The last time she spoke to Dymitr, he was rude and dismissive, exhorting her to leave him alone as he pursued Baba Jaga.
He was with two monsters, a zmora and a strzygoń—a male, which was peculiar—and he kept her from killing one of them.
She assumes he needed it to find Baba Jaga, but she doesn’t understand why he was pretending to be its ally instead of just taking it hostage.
Maybe he was right, though—maybe she shouldn’t have gotten involved when she didn’t know his plan.
He could have been nicer about it, though.
It wasn’t like Dymitr to be cruel. But then, he hadn’t been acting like himself for months before going to Chicago.
Mournful and exhausted. Refusing to draw his sword.
Their grandmother kept ordering him to pay penance for his doubt.
Hail Marys and kneeling on uncooked peas and God knows what else, in the hope that pain would purge him of whatever ailed him.
Apparently it worked, because he came into the kitchen clear-eyed one morning, having proposed an important mission in America that their grandmother had approved.
Elza unlocks her phone and dials his number. She might be angry with him right now, but he loved Filip as much as she did, and he deserves to hear the news. She’s not surprised when she gets his voicemail.
“Hello,” she says. “I know you’re still on your mission, but…

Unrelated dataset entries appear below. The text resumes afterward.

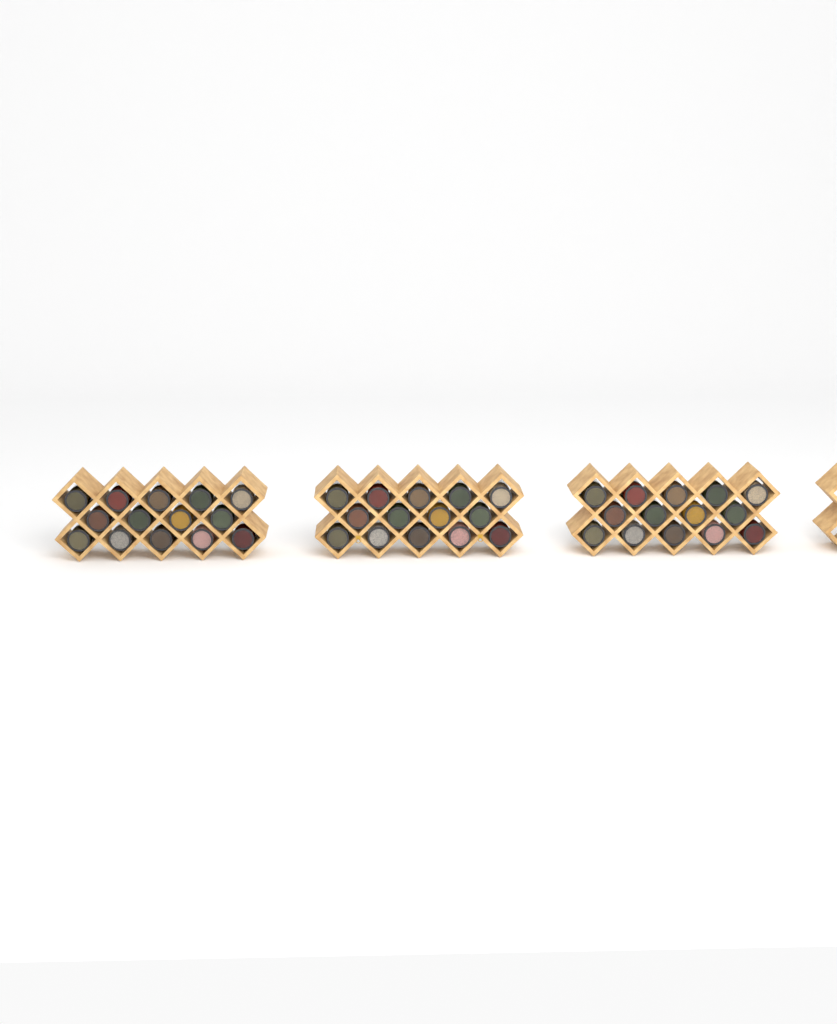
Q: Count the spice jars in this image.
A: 42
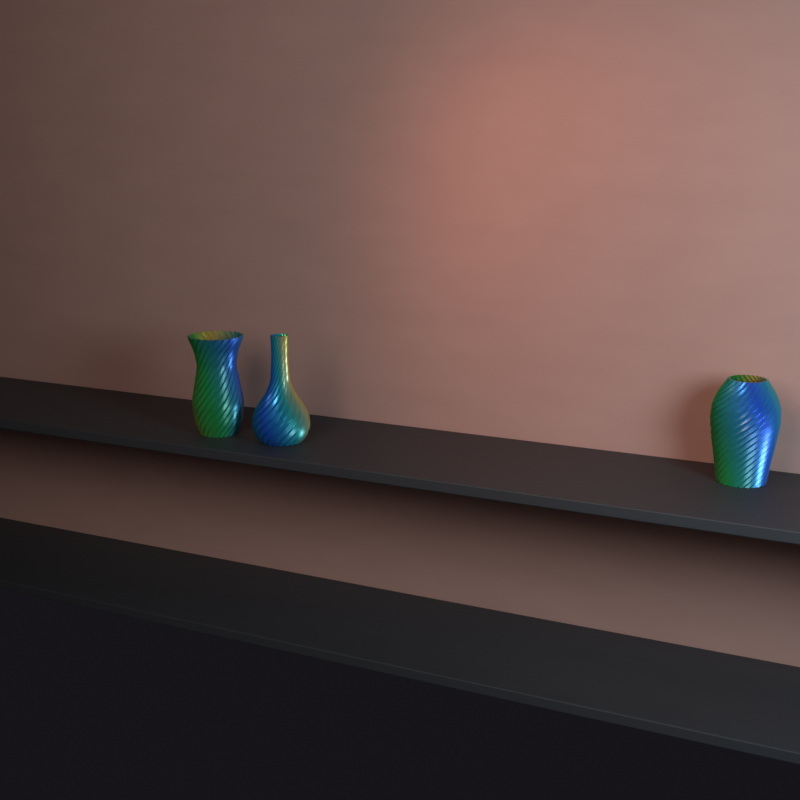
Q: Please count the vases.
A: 3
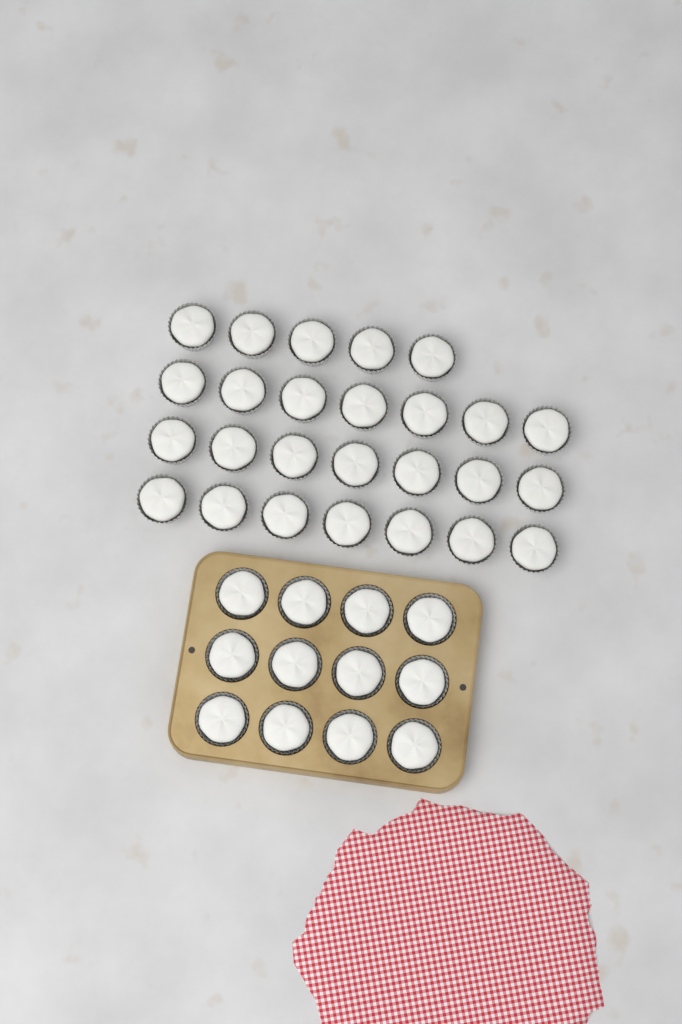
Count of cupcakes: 38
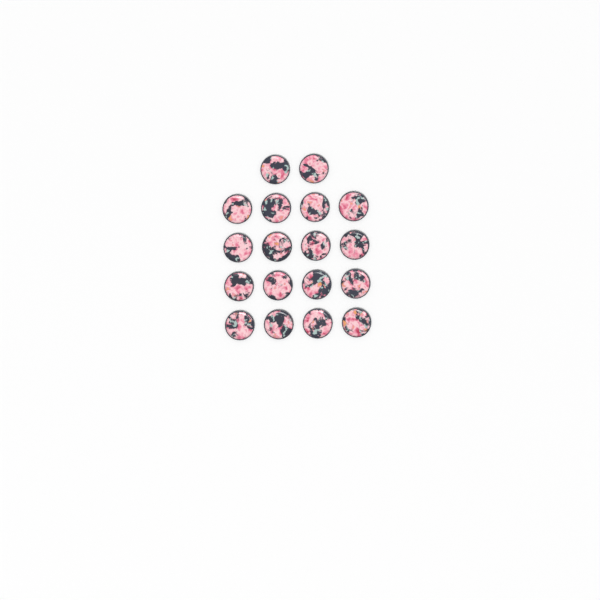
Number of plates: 18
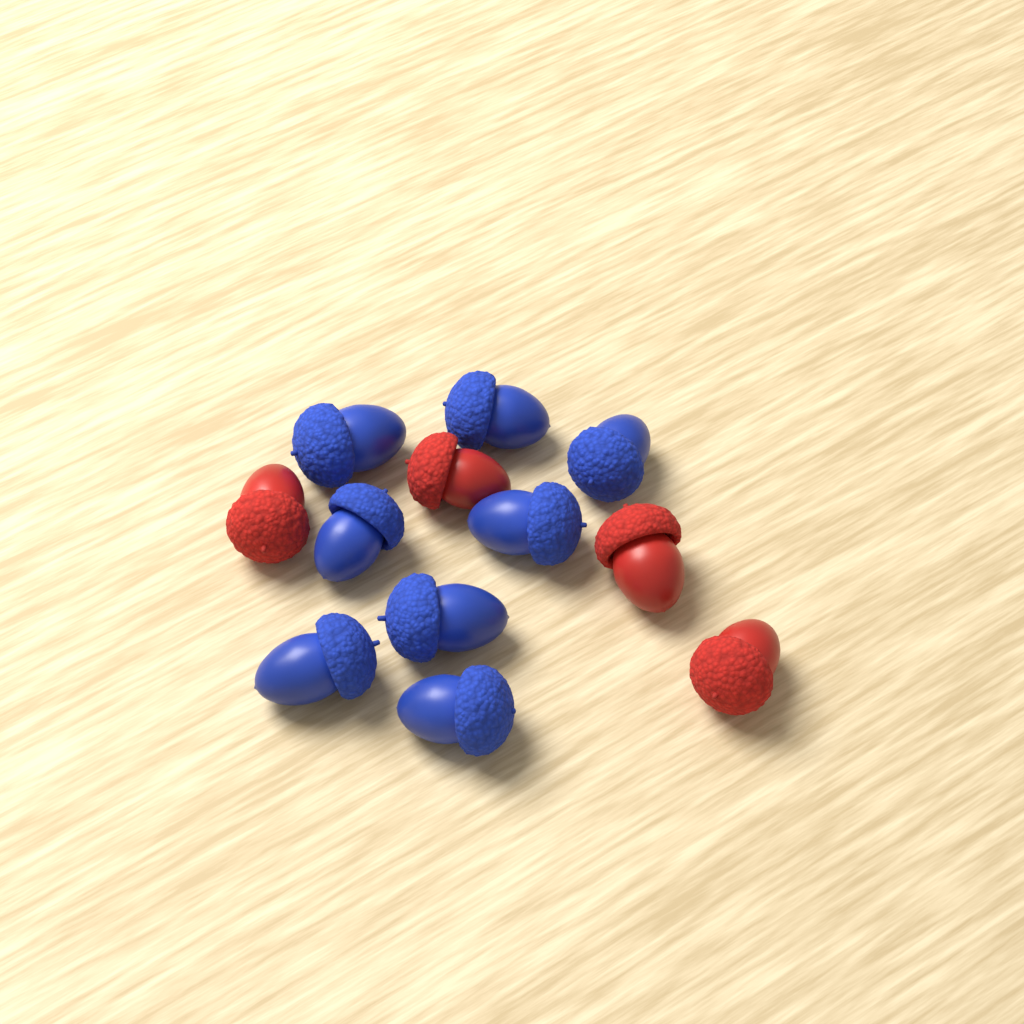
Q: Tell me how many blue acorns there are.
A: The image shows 8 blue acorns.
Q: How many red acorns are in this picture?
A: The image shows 4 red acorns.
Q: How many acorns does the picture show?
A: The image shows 12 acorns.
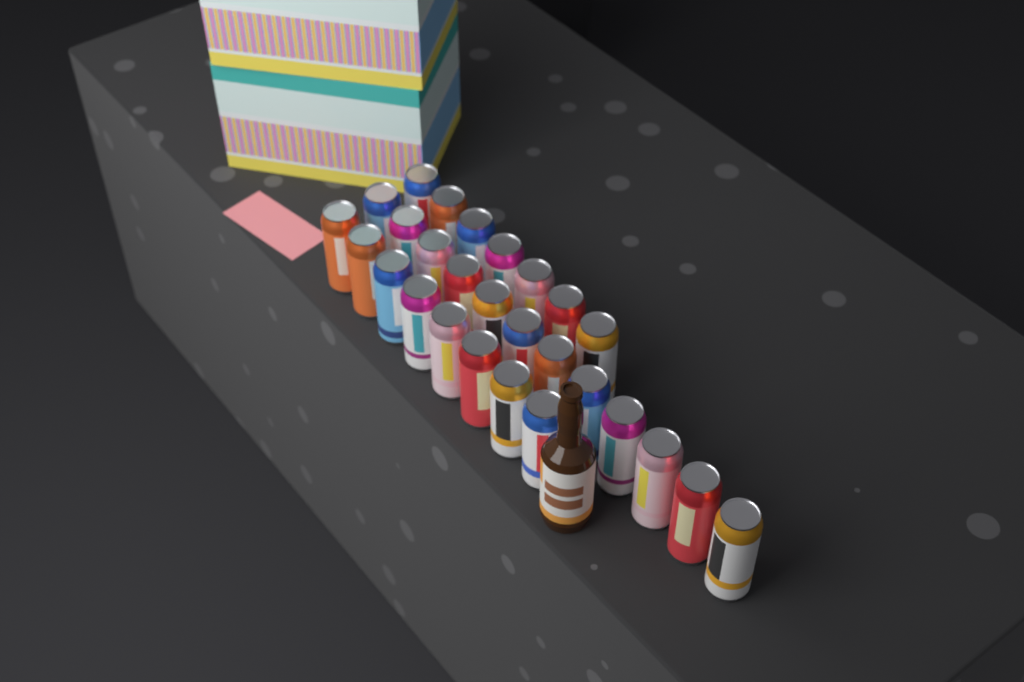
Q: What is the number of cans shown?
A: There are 27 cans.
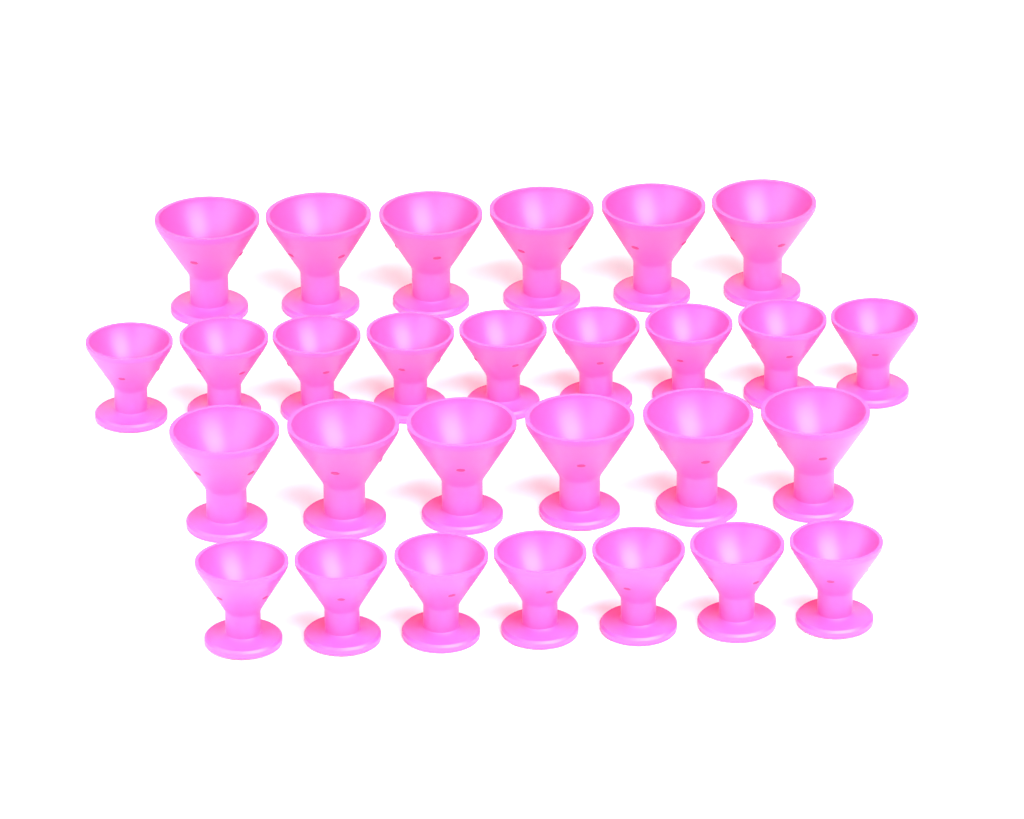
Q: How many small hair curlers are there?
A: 16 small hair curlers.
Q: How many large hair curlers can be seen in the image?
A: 12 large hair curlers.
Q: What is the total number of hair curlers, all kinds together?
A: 28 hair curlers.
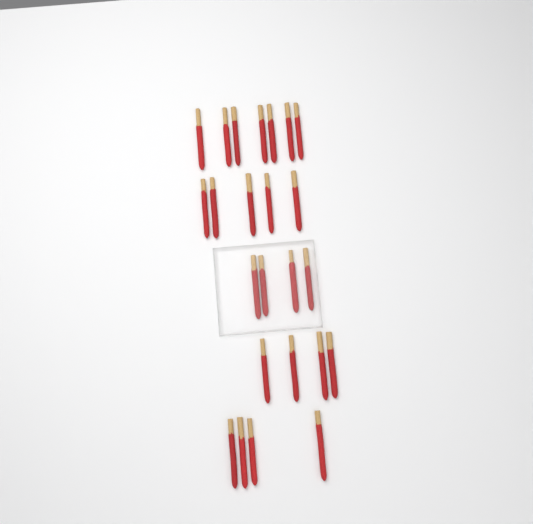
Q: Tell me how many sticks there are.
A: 24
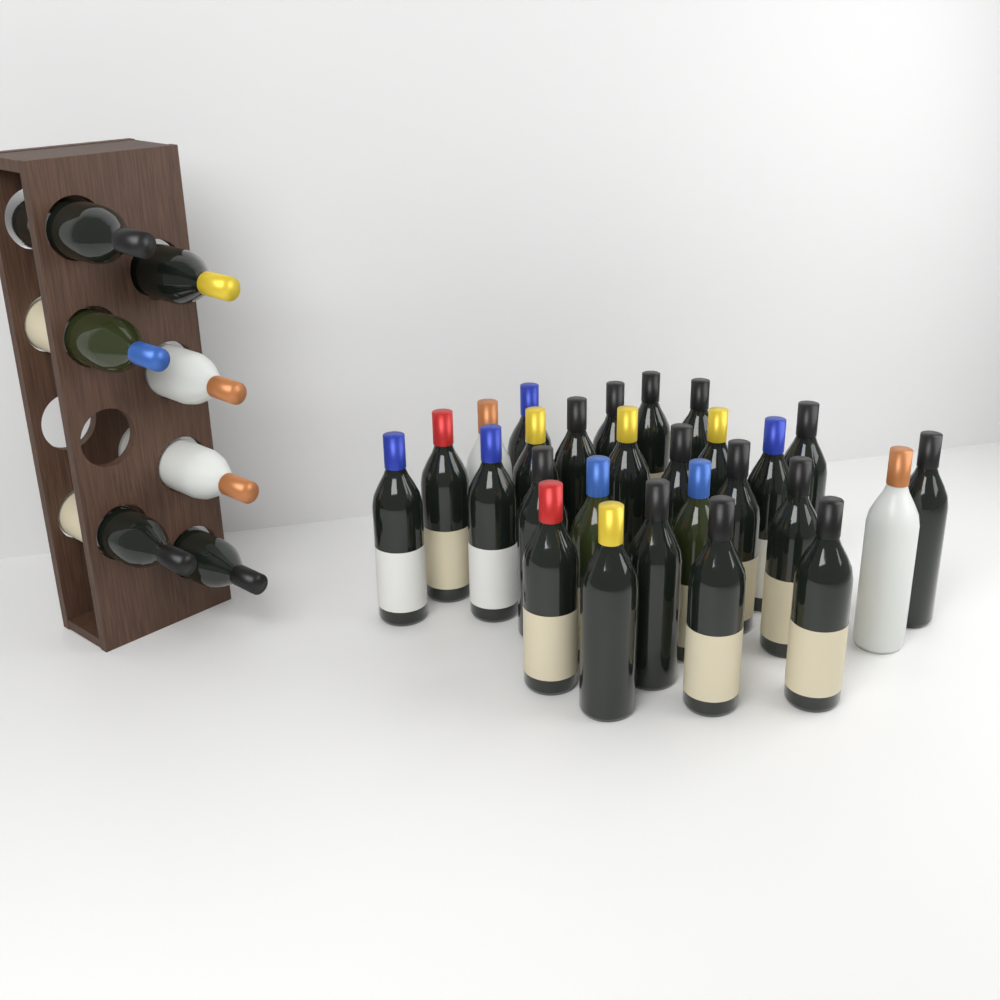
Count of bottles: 34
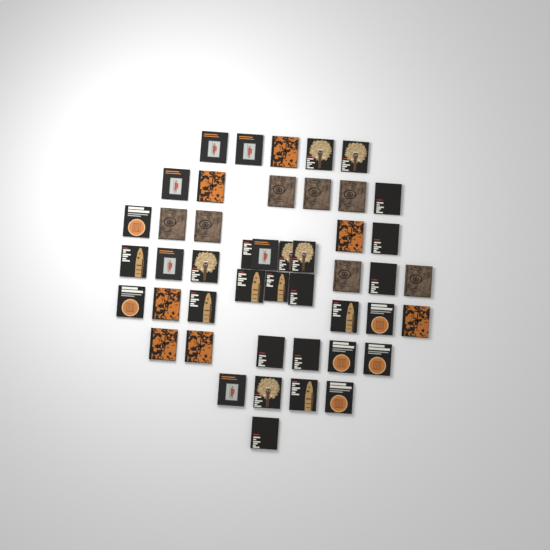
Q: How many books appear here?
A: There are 46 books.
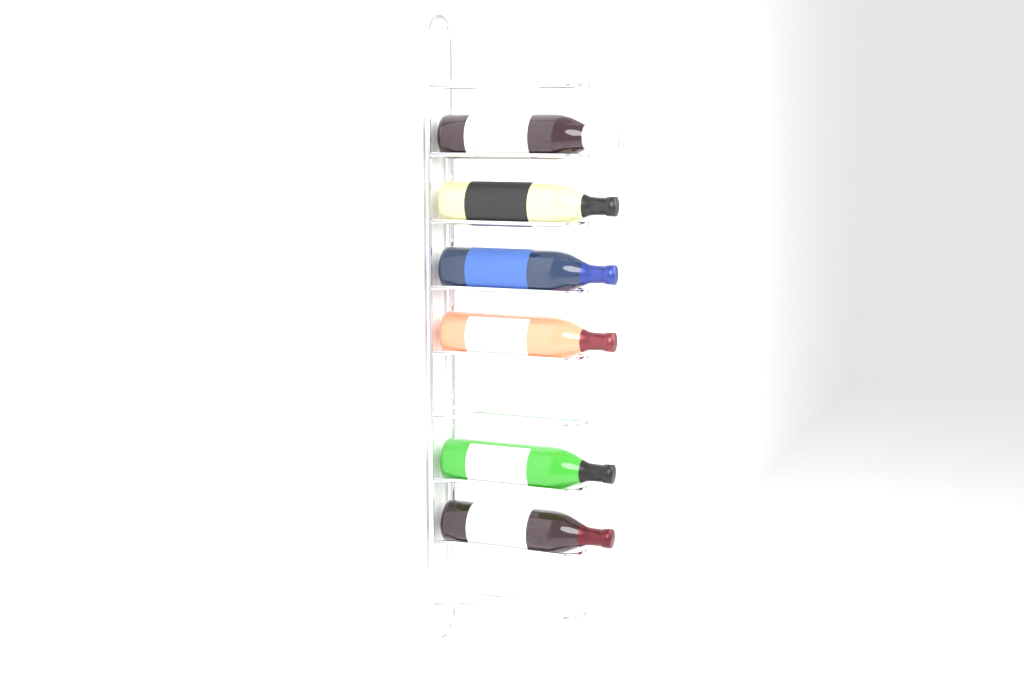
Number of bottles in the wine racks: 6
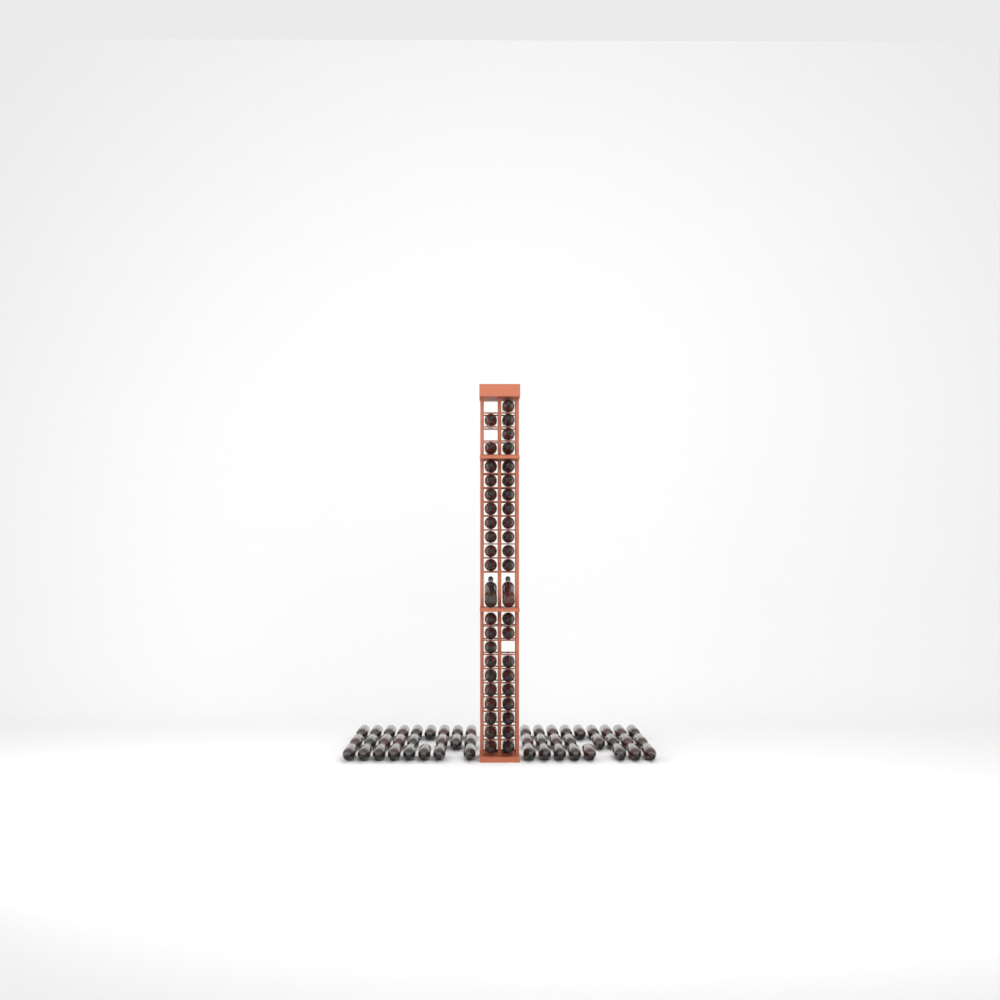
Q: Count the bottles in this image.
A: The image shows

Filip is dead.” Her eyes burn again. This time, with no one to see her, she lets the tears fall.
She wipes her nose with the back of her hand so her sniffle won’t be audible in the message.
“The ritual starts tomorrow night. I don’t know how long you’re expecting to be gone, but…
” She chokes a little. “I’d like it if—if you came.
Mom is… Mom. Everyone’s here, and they’re—”
She stops. Clears her throat.
“I’d like it if you came,” she says again. “But I understand if you can’t.”
She hangs up before she can say anything even more embarrassing. Then she gets up to pick out a black dress for the funeral.